= Kuni Takahashi =

Japanese Photojournalist

Kuni Takahashi (高橋 邦典, Takahashi Kuninori) is a photojournalist.

==Life and work==
Originally from Sendai, Japan, Takahashi came to the United States to study photojournalism at the Maine Photo Workshops, the New England School of Photography in Boston and the Eddie Adams Workshop in New York. He joined the Chicago Tribune as a staff photographer in 2004 after spending eight years as a staff photographer at the Boston Herald. He relocated to Mumbai, India, in 2009.

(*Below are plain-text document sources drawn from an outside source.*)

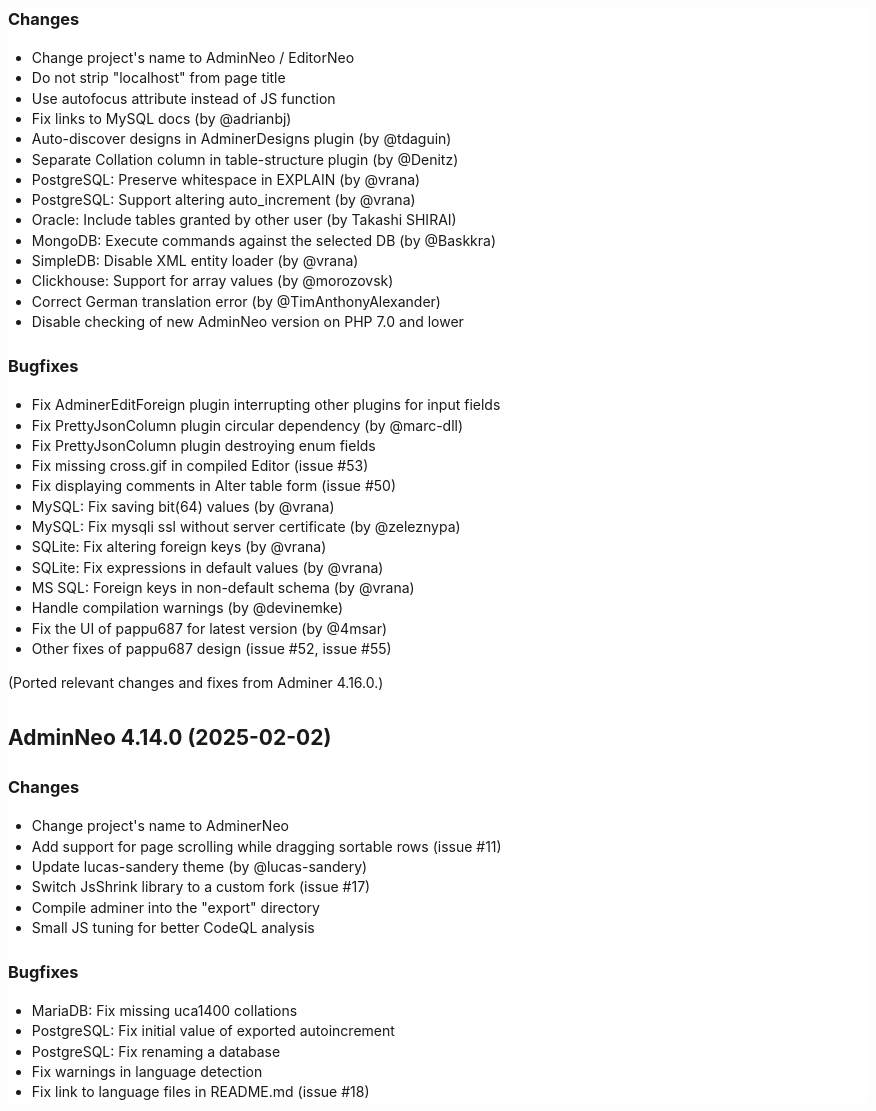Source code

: ### Changes

- Change project's name to AdminNeo / EditorNeo
- Do not strip "localhost" from page title
- Use autofocus attribute instead of JS function
- Fix links to MySQL docs (by @adrianbj)
- Auto-discover designs in AdminerDesigns plugin (by @tdaguin)
- Separate Collation column in table-structure plugin (by @Denitz)
- PostgreSQL: Preserve whitespace in EXPLAIN (by @vrana)
- PostgreSQL: Support altering auto_increment (by @vrana)
- Oracle: Include tables granted by other user (by Takashi SHIRAI)
- MongoDB: Execute commands against the selected DB (by @Baskkra)
- SimpleDB: Disable XML entity loader (by @vrana)
- Clickhouse: Support for array values (by @morozovsk)
- Correct German translation error (by @TimAnthonyAlexander)
- Disable checking of new AdminNeo version on PHP 7.0 and lower

### Bugfixes

- Fix AdminerEditForeign plugin interrupting other plugins for input fields
- Fix PrettyJsonColumn plugin circular dependency (by @marc-dll)
- Fix PrettyJsonColumn plugin destroying enum fields
- Fix missing cross.gif in compiled Editor (issue #53)
- Fix displaying comments in Alter table form (issue #50)
- MySQL: Fix saving bit(64) values (by @vrana)
- MySQL: Fix mysqli ssl without server certificate (by @zeleznypa)
- SQLite: Fix altering foreign keys (by @vrana)
- SQLite: Fix expressions in default values (by @vrana)
- MS SQL: Foreign keys in non-default schema (by @vrana)
- Handle compilation warnings (by @devinemke)
- Fix the UI of pappu687 for latest version (by @4msar)
- Other fixes of pappu687 design (issue #52, issue #55)

(Ported relevant changes and fixes from Adminer 4.16.0.)

AdminNeo 4.14.0 (2025-02-02)
----------------------------

### Changes

- Change project's name to AdminerNeo
- Add support for page scrolling while dragging sortable rows (issue #11)
- Update lucas-sandery theme (by @lucas-sandery)
- Switch JsShrink library to a custom fork (issue #17)
- Compile adminer into the "export" directory
- Small JS tuning for better CodeQL analysis

### Bugfixes

- MariaDB: Fix missing uca1400 collations
- PostgreSQL: Fix initial value of exported autoincrement
- PostgreSQL: Fix renaming a database
- Fix warnings in language detection
- Fix link to language files in README.md (issue #18)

Takahashi has covered major domestic and international events, such as the struggle of Liberians caught up in 14 years of civil war in 2003 and documenting impoverished Illinois families in 2007.

==Awards==

- Boston Press Photographers Association - Photographer of the Year 1996, 2003.
- New England AP News Executives Association contest - First Place Portrait, 2000.
- Boston Press Photographers Association annual contest - First Place Spot News, 2000, 1999.
- Pictures of the Year (POY) - Award of Excellence, 2000, 1994.
- Kyoichi Sawada Award - Eddie Adams "Assignment : Iraq" contest, 2003.
- Associated Press Member Showcase - Picture of the Year 2003.
- Atlanta Photojournalism Seminar - First Place News Picture Story, 2003.
- Northern Short Course contest - Best of Show, 2003.
- World Press Photo contest - Third Place Spot News, 2003.
- National Press Photographers Association's Pictures of the Year contest - Second Place Conflict Picture Story.
- National Headliner Awards - First Place & Best of Show in Photography, 2003.
- National Headliner Awards – Third Place Photostory, 2007.
- Pictures of the Year (POY) – Third Place Photographer of the Year, 2007.
- National Press Photographers Association's Pictures of the Year contest - Third Place Photographer of the Year, 2008.
- National Press Photographers Association: Photojournalist of the Year (large markets) - Third Place, 2009.
- Special Jury Prize (with seven others), Days Japan International Photojournalism Awards, 2010.